# [Praca z tekstem]
A. Odpowiedz krótko na pytania dotyczące tekstu o Forcie Khizara, każdą odpowiedź w osobnym wierszu:
(i) Kto przewodzi łowcom i handlarzom niewolników, którzy mają tam siedzibę?
(ii) Co zrobiła niewielka załoga posterunku, gdy nadciągała armia Wampirów?
(iii) W jakiej odległości od granicy z ziemiami ludzi z Cesarstwa Lorkhan leży posterunek?
B. Wypisz dosłownie fragment tekstu o Forcie Khizara, który zaczyna się słowami zawierającymi „Fort Khizara”, a kończy na „cała jego drużyna.”.

# [Wybrany fragment]
Fort Khizara
-
Nazwany trochę na wyrost, bo będący w rzeczywistości niewielkim posterunkiem, a nie fortem, jest obecnie siedzibą łowcy i handlarzy niewolników, którym przewodzi Khizar, Handlarz Śmiercią, Wampir Niższy, podobnie zresztą jak cała jego drużyna.
Posterunek znajduje się w idealnym stanie, ponieważ jego niewielka załoga zwyczajnie stchórzyła, gdy w ich kierunku maszerowała wielka armia Wampirów i ich Nieumarłych, zaś sami krwiopijcy nie zawracali sobie głowy zajmowaniem tak niewielkiego i nic nieznaczącego miejsca. Dlatego łowcy niewolników pod wodzą Khizara uznali to miejsce za idealne, również ze względu na swoje położenie, na terenach Wampirów, ale zaledwie kilkanaście kilometrów od granicy z ziemiami ludzi z Cesarstwa Lorkhan. Dzięki temu łowcy mogą wyprawiać się po swój towar nie w odległe rejony świata, ale niemalże do sąsiada, więc łupy są nie tylko obfite, ale i podróż nie zajmuje wiele czasu.

# [Wyodrębnione dane]

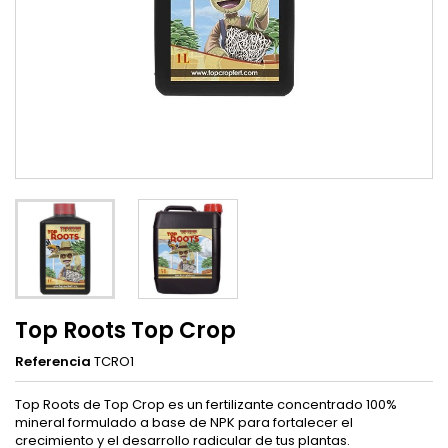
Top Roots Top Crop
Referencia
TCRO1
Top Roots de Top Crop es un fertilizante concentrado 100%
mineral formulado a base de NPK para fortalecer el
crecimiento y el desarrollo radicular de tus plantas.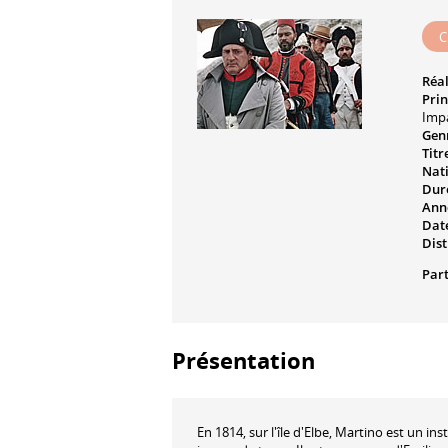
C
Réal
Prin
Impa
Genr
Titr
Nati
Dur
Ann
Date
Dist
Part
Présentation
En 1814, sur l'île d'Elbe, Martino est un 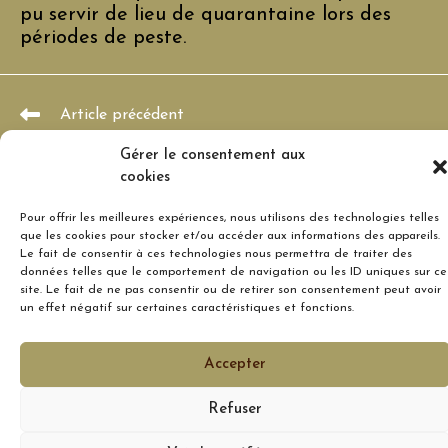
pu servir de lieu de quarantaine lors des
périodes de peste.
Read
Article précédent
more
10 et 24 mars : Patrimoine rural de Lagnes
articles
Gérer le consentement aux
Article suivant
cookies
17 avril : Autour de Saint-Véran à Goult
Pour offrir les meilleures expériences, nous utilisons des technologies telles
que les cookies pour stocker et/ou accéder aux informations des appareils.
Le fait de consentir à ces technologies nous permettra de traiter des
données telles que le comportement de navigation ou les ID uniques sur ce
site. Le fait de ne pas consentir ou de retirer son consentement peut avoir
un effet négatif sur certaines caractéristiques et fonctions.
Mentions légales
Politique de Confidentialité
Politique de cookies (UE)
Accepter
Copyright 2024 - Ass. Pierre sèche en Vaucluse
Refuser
--
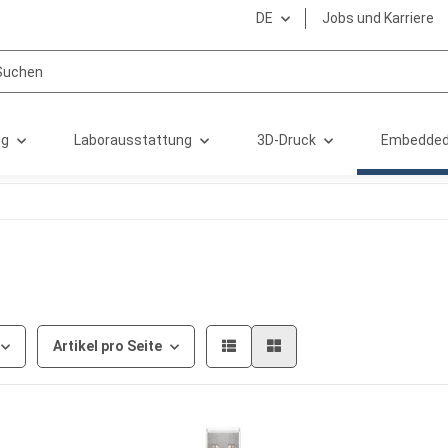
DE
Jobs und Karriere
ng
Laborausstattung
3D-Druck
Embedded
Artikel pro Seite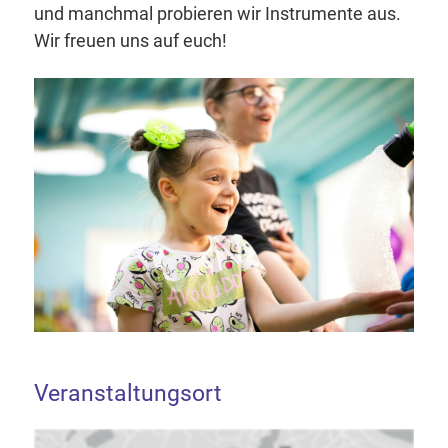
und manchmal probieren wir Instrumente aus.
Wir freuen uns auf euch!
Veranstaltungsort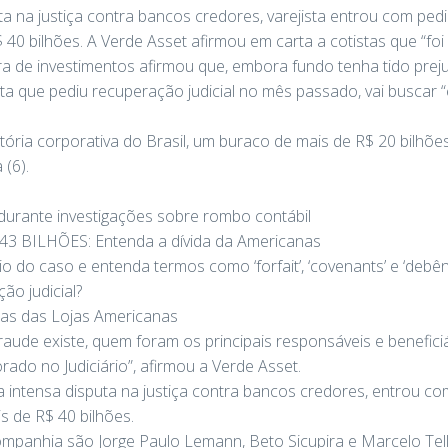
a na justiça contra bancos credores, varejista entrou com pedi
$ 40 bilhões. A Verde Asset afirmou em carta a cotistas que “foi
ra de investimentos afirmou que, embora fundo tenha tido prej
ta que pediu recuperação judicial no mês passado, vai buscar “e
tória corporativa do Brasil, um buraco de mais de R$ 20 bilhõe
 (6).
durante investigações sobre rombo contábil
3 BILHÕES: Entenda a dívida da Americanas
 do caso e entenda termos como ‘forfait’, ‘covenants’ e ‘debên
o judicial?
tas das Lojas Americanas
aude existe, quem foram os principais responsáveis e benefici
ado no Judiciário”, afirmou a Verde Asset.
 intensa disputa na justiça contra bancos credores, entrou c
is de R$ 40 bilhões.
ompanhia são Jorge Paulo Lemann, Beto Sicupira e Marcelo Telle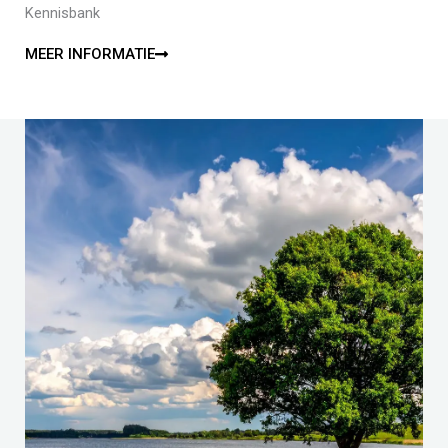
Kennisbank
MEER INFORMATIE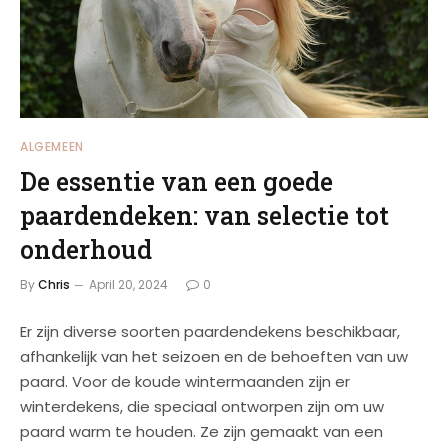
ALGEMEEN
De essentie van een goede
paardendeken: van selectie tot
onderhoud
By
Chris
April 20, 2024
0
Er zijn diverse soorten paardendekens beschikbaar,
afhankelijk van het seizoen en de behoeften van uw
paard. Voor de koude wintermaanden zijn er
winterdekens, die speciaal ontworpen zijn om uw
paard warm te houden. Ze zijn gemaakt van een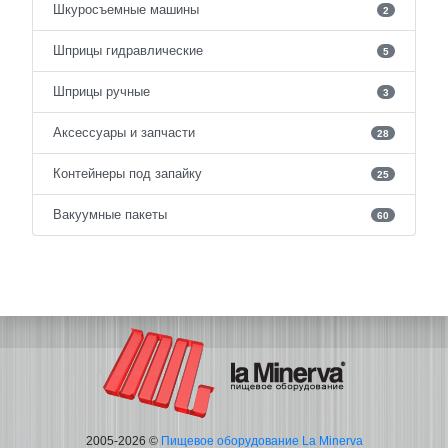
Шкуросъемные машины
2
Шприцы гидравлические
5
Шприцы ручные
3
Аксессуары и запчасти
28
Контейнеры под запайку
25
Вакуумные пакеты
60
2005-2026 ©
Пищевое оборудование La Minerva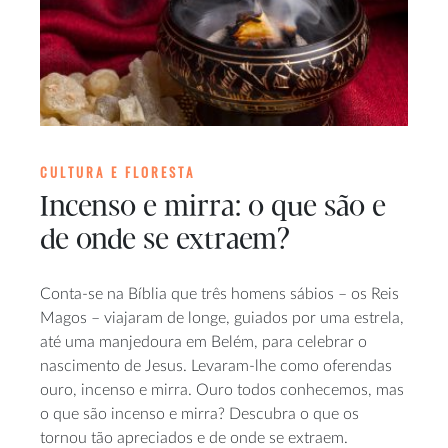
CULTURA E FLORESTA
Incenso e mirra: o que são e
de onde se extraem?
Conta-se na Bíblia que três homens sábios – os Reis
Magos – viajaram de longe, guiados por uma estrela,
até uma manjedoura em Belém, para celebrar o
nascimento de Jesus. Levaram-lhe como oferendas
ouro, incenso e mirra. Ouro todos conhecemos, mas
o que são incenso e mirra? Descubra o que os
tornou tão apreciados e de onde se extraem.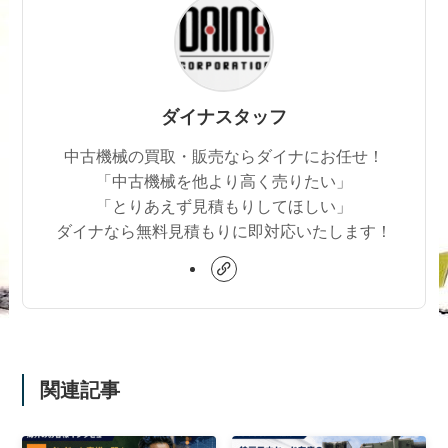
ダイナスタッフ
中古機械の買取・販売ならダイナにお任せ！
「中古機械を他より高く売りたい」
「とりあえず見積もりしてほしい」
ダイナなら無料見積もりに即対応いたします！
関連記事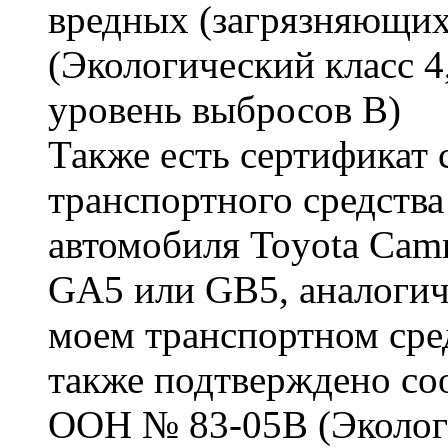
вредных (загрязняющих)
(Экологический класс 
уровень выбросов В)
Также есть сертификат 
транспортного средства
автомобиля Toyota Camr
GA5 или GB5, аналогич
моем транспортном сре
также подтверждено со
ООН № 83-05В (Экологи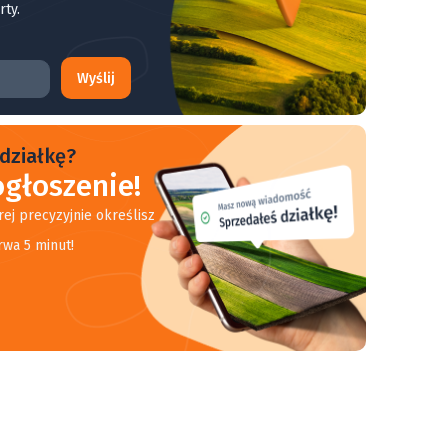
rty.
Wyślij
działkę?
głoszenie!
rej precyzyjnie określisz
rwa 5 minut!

# [Lista odpowiedzi]
A.
(i) Khizar, Handlarz Śmiercią, Wampir Niższy.
(ii) Zwyczajnie stchórzyła.
(iii) Zaledwie kilkanaście kilometrów.

B.
Fort Khizara
-
Nazwany trochę na wyrost, bo będący w rzeczywistości niewielkim posterunkiem, a nie fortem, jest obecnie siedzibą łowcy i handlarzy niewolników, którym przewodzi Khizar, Handlarz Śmiercią, Wampir Niższy, podobnie zresztą jak cała jego drużyna.